En route to Risa for a conference, Geordi is kidnapped by the Romulans and temporarily replaced with a doppelganger while the Romulans go to work torturing and brainwashing Geordi to turn him into an assassin. Let's start with the torture method: It's an ingenious story starting point. The Romulans use Geordi's visor inputs to tap directly into the visual centers of his brain; Geordi is forced to watch whatever horrifying images the Romulans feed him, and he's incapable of looking away. It's like A Clockwork Orange: The Romulans condition Geordi with images to psychologically break him. It's also like The Manchurian Candidate: Geordi is returned to the Enterprise with false memories, completely unaware he has been programmed as an unwitting sleeper agent.
Shortly thereafter, the Enterprise takes Klingon Ambassador Kell (Larry Dobkin) to a Klingon colony facing a rebellion. Vagh (Edward Wiley), the colony's garrison trying to quell the uprising, claims that the rebels are being armed with Federation weapons. Picard suspects Romulan involvement attempting to destabilize the region and drive a wedge between the Klingons and the Federation. That sounds about right for the Romulans. An investigation is launched. (TNG is always launching investigations.)

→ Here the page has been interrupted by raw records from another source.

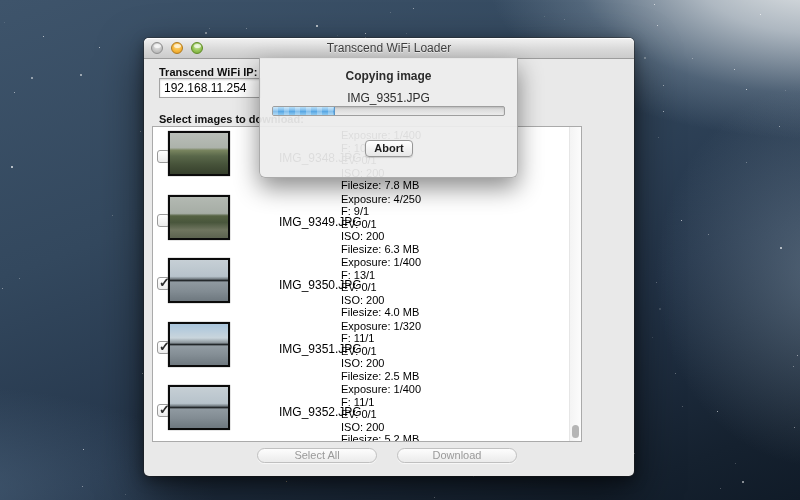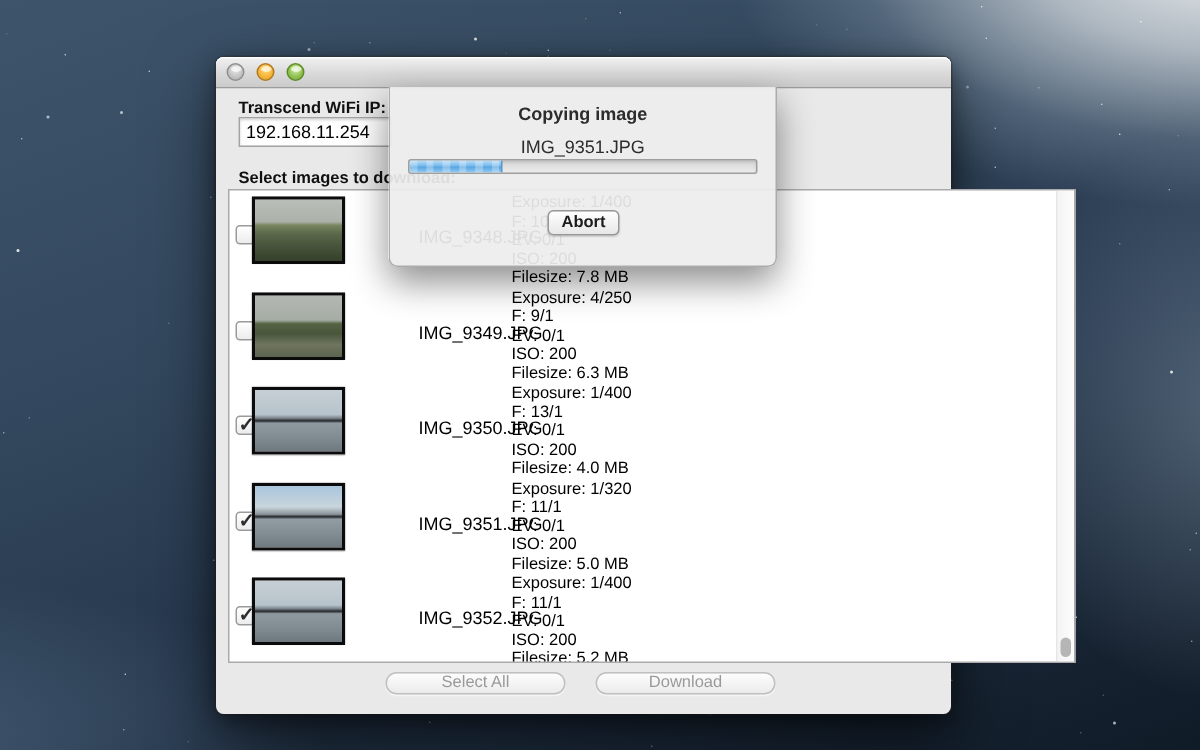"Transcend WiFi Loader" div.title { html: none -> <div>Transcend WiFi Loader</div> }
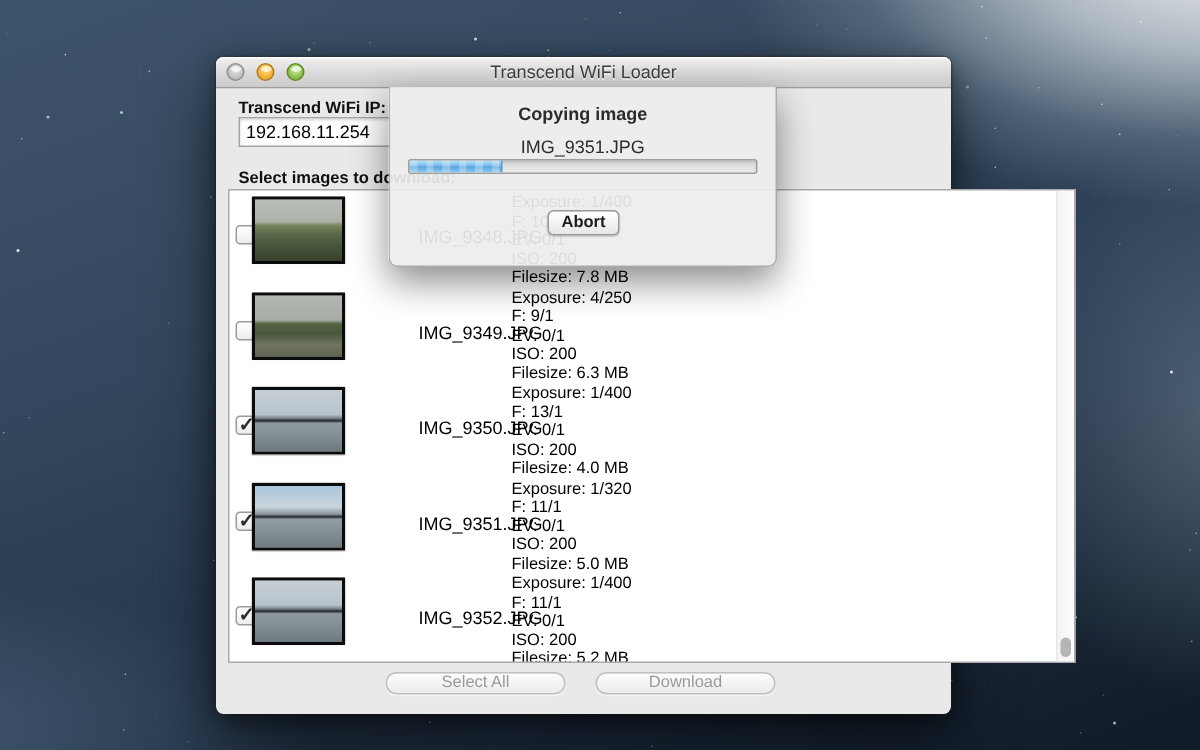"Filesize: 7.8 MB" .list { width: 565px -> 430px }
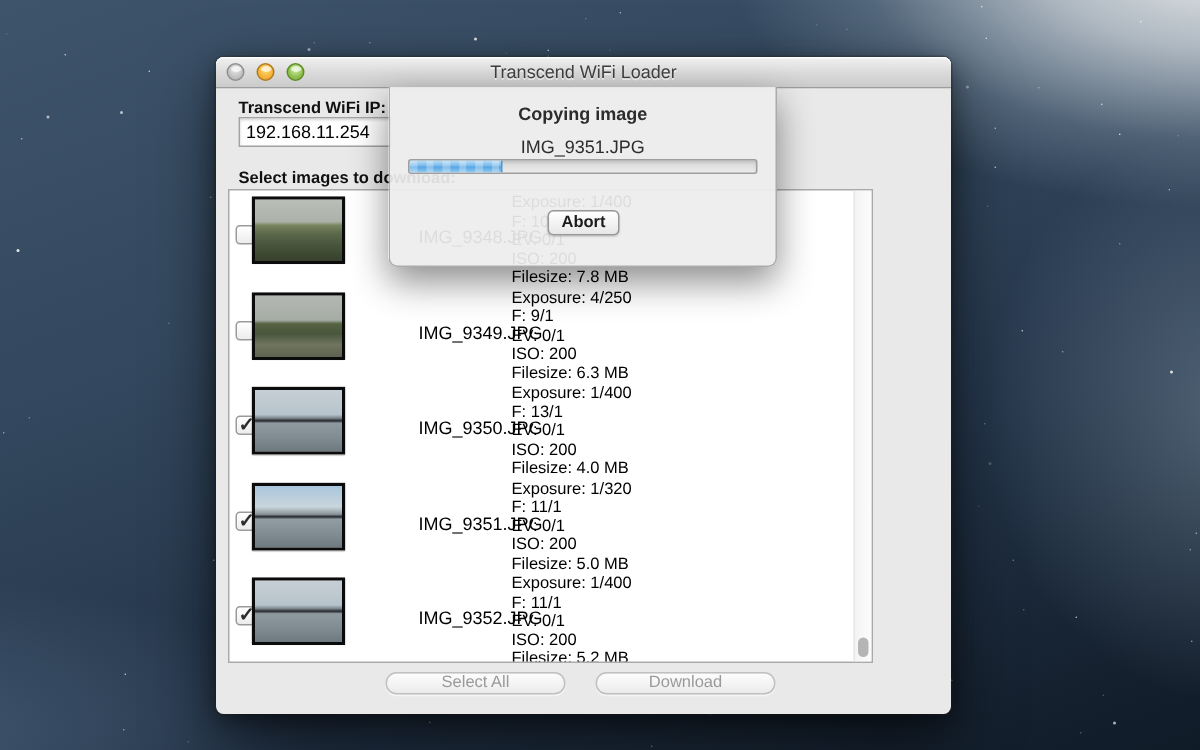"Filesize: 5.0 MB" div { text: 5.0 -> 2.5 }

"The Mind's Eye" is more brawny, devious, and suspenseful than most TNG fare. It features a first-rate intrigue plot that grows from a general theme explored from "Sins of the Father" on to "Reunion," then here, and onward through "Redemption" — the notion of ongoing corruption in the Klingon Empire by conspirators in bed with the Romulans. There's even the establishment of a future major player (to be revealed in "Redemption") in the form of a silhouetted Romulan agent pulling the strings. The revelation that the Klingon conspirator is actually Ambassador Kell is skillfully pulled off (and I had forgotten the twist from my long-ago viewing of the episode). For a time it looks like Kell is a target when in fact he is the one triggering Geordi's mind-control instructions.
The episode works so well because it raises the stakes by making the would-be assassin one of our regular characters. The suspense builds through the last act as it becomes a race for Data to put together the pieces of the puzzle before Geordi carries out his assignment to kill Vagh. "The Mind's Eye" is effective, well-oiled, thriller-genre Trek.